European officials worry about U.S. hawks starting a war in cyberspace
By: Rachel Marsden
MOSCOW — U.S. national security adviser John Bolton was in the United Arab
Emirates last week for the implementation of a defense cooperation agreement
between the two nations. Bolton and Abu Dhabi Crown Prince Mohammed bin Zayed,
who’s also commander of the Emirati armed forces, have a long-shared obsession:
Iran.
Speaking of mysterious damage done to some oil tankers in Emirati waters last
month, Bolton said: “There is no doubt in anybody’s mind who is responsible for
this, and it’s important that the leadership in Iran knows that we know.”
Actually, there’s doubt in a lot of people’s minds as to who is responsible for
those attacks, which is why it would be nice if, for once, Bolton could provide
skeptics with some reliable evidence. Bolton may not realize it, but he’s cried
wolf so many times now that even some of the countries he considers to be his
best geopolitical buddies are giving him the side-eye on matters of attack
attribution.
Judging by Bolton’s Twitter account, he’s on a nickname basis with European
allies. He gave France, Germany and the UK a shout-out last week, tweeting that
it’s “always good to connect with our Quad partners.”
The Quads? There’s a name for the clique? Are we in a ’70s-era Broadway musical?
While Bolton may fancy himself John Travolta in a leather jacket leading a
“T-Bird”-like gang of Western allies, France is expressing reservations about
blindly following the sort of assessments Bolton often peddles.

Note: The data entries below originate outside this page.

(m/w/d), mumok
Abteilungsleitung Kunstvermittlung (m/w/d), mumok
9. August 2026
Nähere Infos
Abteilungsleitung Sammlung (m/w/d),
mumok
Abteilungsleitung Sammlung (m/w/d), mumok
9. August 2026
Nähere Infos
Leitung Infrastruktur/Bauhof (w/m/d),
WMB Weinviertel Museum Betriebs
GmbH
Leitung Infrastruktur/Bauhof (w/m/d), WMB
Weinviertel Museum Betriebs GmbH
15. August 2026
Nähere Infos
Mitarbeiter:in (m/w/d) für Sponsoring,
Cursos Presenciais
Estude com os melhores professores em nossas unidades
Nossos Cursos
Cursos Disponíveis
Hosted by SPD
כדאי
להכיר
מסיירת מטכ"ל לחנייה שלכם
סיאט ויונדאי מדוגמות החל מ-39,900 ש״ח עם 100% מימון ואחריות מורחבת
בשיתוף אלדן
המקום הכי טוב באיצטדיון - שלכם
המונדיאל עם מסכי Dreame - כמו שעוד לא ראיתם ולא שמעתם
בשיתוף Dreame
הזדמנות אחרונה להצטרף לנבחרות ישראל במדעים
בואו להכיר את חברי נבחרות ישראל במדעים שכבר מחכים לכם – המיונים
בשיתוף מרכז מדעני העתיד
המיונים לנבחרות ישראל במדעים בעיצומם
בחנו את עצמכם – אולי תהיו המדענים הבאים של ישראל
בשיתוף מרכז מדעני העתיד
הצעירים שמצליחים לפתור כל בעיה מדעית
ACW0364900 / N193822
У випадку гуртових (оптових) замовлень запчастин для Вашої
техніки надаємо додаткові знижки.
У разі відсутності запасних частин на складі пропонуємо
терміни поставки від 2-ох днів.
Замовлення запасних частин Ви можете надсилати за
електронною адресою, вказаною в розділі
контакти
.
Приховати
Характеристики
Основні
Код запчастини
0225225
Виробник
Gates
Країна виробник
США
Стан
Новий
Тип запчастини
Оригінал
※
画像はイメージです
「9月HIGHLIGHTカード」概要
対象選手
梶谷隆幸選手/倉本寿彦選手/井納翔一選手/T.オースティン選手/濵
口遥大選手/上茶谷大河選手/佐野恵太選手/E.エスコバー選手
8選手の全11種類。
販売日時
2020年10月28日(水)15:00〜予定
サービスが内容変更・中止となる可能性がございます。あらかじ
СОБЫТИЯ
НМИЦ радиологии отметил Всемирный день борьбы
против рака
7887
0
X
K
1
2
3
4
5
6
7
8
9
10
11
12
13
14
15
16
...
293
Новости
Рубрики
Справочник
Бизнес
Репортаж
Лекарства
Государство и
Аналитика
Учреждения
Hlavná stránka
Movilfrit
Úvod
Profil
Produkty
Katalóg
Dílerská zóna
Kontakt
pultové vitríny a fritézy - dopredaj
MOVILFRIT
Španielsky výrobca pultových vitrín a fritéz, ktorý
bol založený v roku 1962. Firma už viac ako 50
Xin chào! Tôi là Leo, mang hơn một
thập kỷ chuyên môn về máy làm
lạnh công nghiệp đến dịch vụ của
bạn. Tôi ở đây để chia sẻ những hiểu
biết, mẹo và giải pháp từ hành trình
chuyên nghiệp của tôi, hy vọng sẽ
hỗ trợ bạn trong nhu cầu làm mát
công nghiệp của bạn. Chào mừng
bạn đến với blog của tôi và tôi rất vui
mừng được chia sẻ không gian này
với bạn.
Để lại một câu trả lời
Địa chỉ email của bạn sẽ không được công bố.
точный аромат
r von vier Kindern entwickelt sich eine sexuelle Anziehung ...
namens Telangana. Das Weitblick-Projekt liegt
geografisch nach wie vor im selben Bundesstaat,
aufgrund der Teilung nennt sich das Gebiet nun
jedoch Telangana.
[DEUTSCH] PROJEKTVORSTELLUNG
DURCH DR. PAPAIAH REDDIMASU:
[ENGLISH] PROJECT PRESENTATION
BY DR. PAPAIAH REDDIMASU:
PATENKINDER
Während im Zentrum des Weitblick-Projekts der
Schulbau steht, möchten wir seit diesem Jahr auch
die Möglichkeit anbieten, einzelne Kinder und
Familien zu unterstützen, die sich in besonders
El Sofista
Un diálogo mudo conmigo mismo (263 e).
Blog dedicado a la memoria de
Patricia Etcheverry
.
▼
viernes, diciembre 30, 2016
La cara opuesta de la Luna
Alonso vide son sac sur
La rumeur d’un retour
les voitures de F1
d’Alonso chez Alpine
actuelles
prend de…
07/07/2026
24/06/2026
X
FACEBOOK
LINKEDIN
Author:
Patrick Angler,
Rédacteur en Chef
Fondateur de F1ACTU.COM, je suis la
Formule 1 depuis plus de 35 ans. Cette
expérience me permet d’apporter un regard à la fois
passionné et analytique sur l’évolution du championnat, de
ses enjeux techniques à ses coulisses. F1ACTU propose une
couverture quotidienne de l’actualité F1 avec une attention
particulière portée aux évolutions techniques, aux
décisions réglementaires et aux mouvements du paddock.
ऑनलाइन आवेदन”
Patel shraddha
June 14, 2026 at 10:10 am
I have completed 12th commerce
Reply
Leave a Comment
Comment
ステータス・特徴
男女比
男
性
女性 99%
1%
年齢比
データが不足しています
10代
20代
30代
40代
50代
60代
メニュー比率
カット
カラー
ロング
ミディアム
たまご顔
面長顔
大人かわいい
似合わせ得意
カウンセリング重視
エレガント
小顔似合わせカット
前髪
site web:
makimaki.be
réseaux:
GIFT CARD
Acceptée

The French are now zeroing in on the one place where Bolton may find it easiest
to drum up a war: in the Matrix.
When Claire Landais, the French general secretary for defense and national
security, testified at a French Senate commission inquiry on digital sovereignty
last month, she remarked on the tendency of U.S. officials to “name and shame”
attackers in the absence of reliable attribution. Landais also took issue with
the Donald Trump-era policy of turning a blind eye to U.S.-backed private actors
taking cyber retribution into their own hands.
“France is promoting internationally its vision,” Landais said, “according to
which international law is applicable to cyberspace, and public attribution
remains a political decision which is sovereign and cannot therefore be
delegated to an international organization.”
It doesn’t sound as if France has much trust in U.S. cyber attribution, or any
interest in going along with an international organization that relies on it.
“Faced with a growing cyber threat, some actors, mainly Americans, question the
monopoly of states in the use of legitimate violence,” Landais said. “Based on a
questionable interpretation of the right to self-defense in the cyberspace,
which is not ours, they promote an offensive doctrine of response to attacks,
allowing a response by the private actors themselves (“hack back”) that goes
beyond the mere protection of their own information systems, allowing, for
example, intrusions into the enemy systems to destroy them.”
Who might Landais be referencing when she refers to the U.S. encouraging rogue
actors in cyberspace? In September 2018, the Trump administration announced a
new national cyber strategy, fronted by none other than Bolton.
“We will identify, counter, disrupt, deter and degrade behavior in cyberspace
that is destabilizing and contrary to our national interest,” Bolton said at the
time.
How convenient: a realm with even fuzzier and more complex attribution to
leverage as a pretext for starting new wars (possibly even via private-sector
cyber-mercenaries) with whichever foreign entity Bolton and his likeminded war
hawks choose.
As with more conventional warfare, the new U.S. cyber strategy involves trying
to build an international coalition against those deemed to be bad actors.
Judging from the cyber strategy report, the targets have already been
identified: Russia, Iran, China and North Korea.
The French apparently aren’t willing to jump in with both feet and prefer to
make assessments on a case by case basis — just as they declined to blindly join
the coalition of the willing in Iraq.
Germany doesn’t seem keen on trusting U.S. assessments on cyber matters either.
The Germans have resisted U.S. pressure to preemptively ban Chinese 5G network
competitor Huawei from its market.
Huawei represents a significant threat to American competitors, and surely the
German government recognizes this when assessing the credibility of warnings
issued by the U.S. under a national-security pretext. After all, it wasn’t long
ago that the Trump administration was labeling Canada as a national security
threat in order to justify implementing tariffs on Canadian steel.
The abstract nature of the digital space coupled with the smoke and mirrors
involved in attribution create a troubling blind spot — a loophole ripe for
exploitation by anyone hell-bent on launching a new war.